• [TEXT PASSAGE]
— begin —
The report titled “The Taking of South Sudan” was prepared by the Sentry, a non-profit investigative team founded by American actor George Clooney to monitor conflicts in Africa.
STAKES
The 64-page report alleges that South Sudan President Salva Kiir and his family own stakes in banks, foreign exchange bureaus, airlines, oil companies, logistics firms, private security companies among others, mainly through partnerships with investors from across the globe.
It alleges that Senator Moi has a stake in a South Sudan-registered firm Lukiza Ltd, which formed a joint venture called Caltec Corporation with Conex Energy, a company allegedly controlled by President Kiir’s daughter Adut.
“Just two months after the December 2013 massacres in Juba, Conex Energy, a company controlled by Kiir’s daughter Adut, his son-in-law Nardos Ghebeyehu and Akot Lual Arech — a close adviser to the President affiliated with the NSS (National Security Services) — formed the joint venture Caltec Corporation with South Sudan-registered Lukiza Limited,” said the report.
It added: “Gideon Moi, an influential senator who is the son of former Kenyan President Daniel arap Moi, has a partial ownership stake in Lukiza. Caltec’s website describes the firm as a Special Purpose Vehicle (SPV) to specifically engage in the provision of services in the oil sector, waste management, drilling, logistics and air transportation are among the services it says it provides.’”
— end —
• [ENTRIES SHOWN]
— begin —
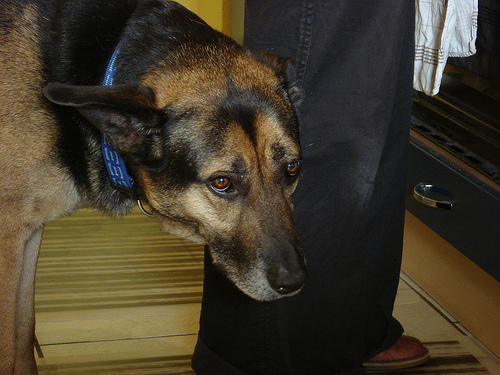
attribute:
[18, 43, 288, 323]
dog — brown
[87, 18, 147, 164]
collar — blue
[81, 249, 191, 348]
carpet — striped, beige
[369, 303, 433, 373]
shoe — brown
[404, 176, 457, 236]
drawer handle — silver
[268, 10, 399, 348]
jeans — blue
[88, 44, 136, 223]
collar — blue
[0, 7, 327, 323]
dog — brown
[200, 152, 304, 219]
eyes — brown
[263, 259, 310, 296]
nose — black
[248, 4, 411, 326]
pants — black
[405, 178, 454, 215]
handle — silver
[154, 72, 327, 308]
face — brown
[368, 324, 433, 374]
shoe — brown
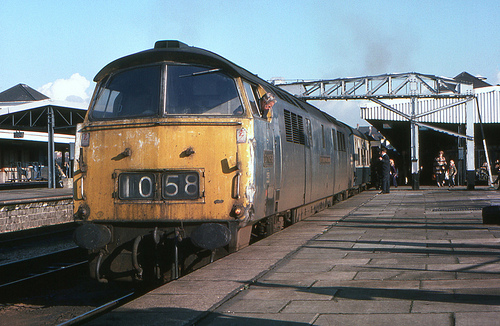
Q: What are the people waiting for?
A: Board the train.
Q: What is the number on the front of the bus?
A: 1058.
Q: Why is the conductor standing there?
A: Checking tickets.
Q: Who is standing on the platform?
A: Conductor.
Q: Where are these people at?
A: Train station.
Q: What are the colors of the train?
A: Yellow and silver.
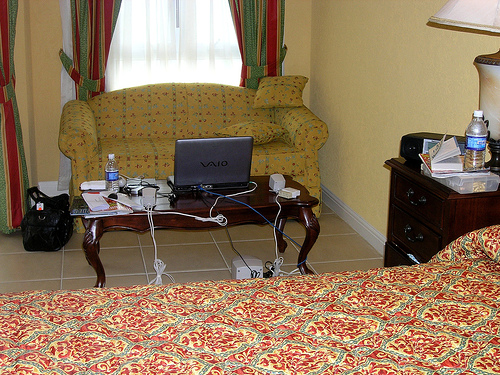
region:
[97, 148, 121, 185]
clear water bottle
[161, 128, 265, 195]
black laptop on brown desk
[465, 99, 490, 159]
clear water bottle with blue label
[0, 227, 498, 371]
The red floral comforter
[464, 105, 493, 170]
The bottle of water on the night stand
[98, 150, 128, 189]
The bottle of water on the coffee table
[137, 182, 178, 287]
The corded phone on the coffee table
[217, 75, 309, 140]
The pillow on the couch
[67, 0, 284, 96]
The yellow couch against the window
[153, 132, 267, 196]
The laptop on the coffee table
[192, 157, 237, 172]
The brand of laptop on the coffee table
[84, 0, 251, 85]
The window behind the couch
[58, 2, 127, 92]
The left curtain behind the couch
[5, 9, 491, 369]
bed, sofa and tables in a room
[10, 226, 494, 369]
busy red bedspread with gray ovals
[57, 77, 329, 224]
yellow sofa with small red and blue pattern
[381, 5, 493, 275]
lamp, book, case and bottle on dark bedside table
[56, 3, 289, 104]
striped curtains over white sheer curtains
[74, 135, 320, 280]
coffee table filled with laptop, wires, devices and magazines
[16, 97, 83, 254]
black case with tag next to sofa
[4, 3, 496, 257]
yellow walls with white trim on bottom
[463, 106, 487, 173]
water bottle with blue label and white cap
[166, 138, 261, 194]
Laptop on a table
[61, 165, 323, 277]
Coffee table with items on it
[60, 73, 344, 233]
Yellow couch in a room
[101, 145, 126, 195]
Water bottle on a table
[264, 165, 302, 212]
Speaker on a table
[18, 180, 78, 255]
Black bag on the floor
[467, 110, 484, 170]
Water bottle on a night stand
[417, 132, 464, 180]
Book on a night stand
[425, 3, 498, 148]
Lamp on a night stand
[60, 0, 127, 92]
Red, green and gold curtain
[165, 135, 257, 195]
Laptop on a coffee table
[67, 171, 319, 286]
Coffee table in front of a couch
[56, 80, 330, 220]
Yellow couch behind a coffee table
— end —
• [WRITTEN REQUEST 1]
Answer these questions about the passage on the Sentry report, one per line.
(a) Who founded the Sentry?
(b) How many pages does the report have?
(c) Whose son is Gideon Moi?
• [WRITTEN REQUEST 2]
Rewrite part of the passage on the Sentry report, putting "research group" in place of "investigative team". Begin at the words "The report titled" and stop after "across the globe.".
• [WRITTEN REQUEST 3]
Continue the passage on the Sentry report about South Sudan from its last sentence.

• [RESPONSE 1]
(a) American actor George Clooney
(b) 64
(c) Former Kenyan President Daniel arap Moi

• [RESPONSE 2]
The report titled “The Taking of South Sudan” was prepared by the Sentry, a non-profit research group founded by American actor George Clooney to monitor conflicts in Africa.
STAKES
The 64-page report alleges that South Sudan President Salva Kiir and his family own stakes in banks, foreign exchange bureaus, airlines, oil companies, logistics firms, private security companies among others, mainly through partnerships with investors from across the globe.

• [RESPONSE 3]
In response, the Senator through his aide Alex Kiprotich, Saturday dismissed the report as “work of fantasy and fiction”. “All those allegations are nothing but pure lies,” he said.
LEGAL SUIT
“I am not a shareholder of the company and I have never and I am not profiting from the proceeds of war as alleged in the fictitious report. I have neither received any single cent from the government of South Sudan nor am I doing any business with the South Sudan government. My lawyers are already in the process of instituting legal proceedings against The Sentry and its authors,” he said.
His father, retired President Moi, was instrumental in mediating the South Sudan peace process when he was president from 1978 to 2002 and has maintained close contacts with the country’s leaders since then.
In May, President Kiir visited Mr Moi at his home in Kabarak to condole with him following the passing of his first born son Jonathan. According to a statement released from the office of the former president, the two leaders also talked about peace initiatives in the troubled South Sudan.
Another Kenyan businessman mentioned in the report as having close business links with members of South Sudan’s first family is Krupa Patel, who is alleged to have formed a consortium called Finejet S.S. Limited with Kenyan oil supplier Finejet Africa Holdings Limited. President Kiir’s daughter Adut is alleged to have a stake in the consortium.
DISPLACED
A fellow Kenyan businessman mentioned in the report as having business ties with President Kiir’s family is Abdikadir Osman Ahmed, who is alleged to co-own a company called Cannington Investment with another of President Kiir’s daughters called Anok.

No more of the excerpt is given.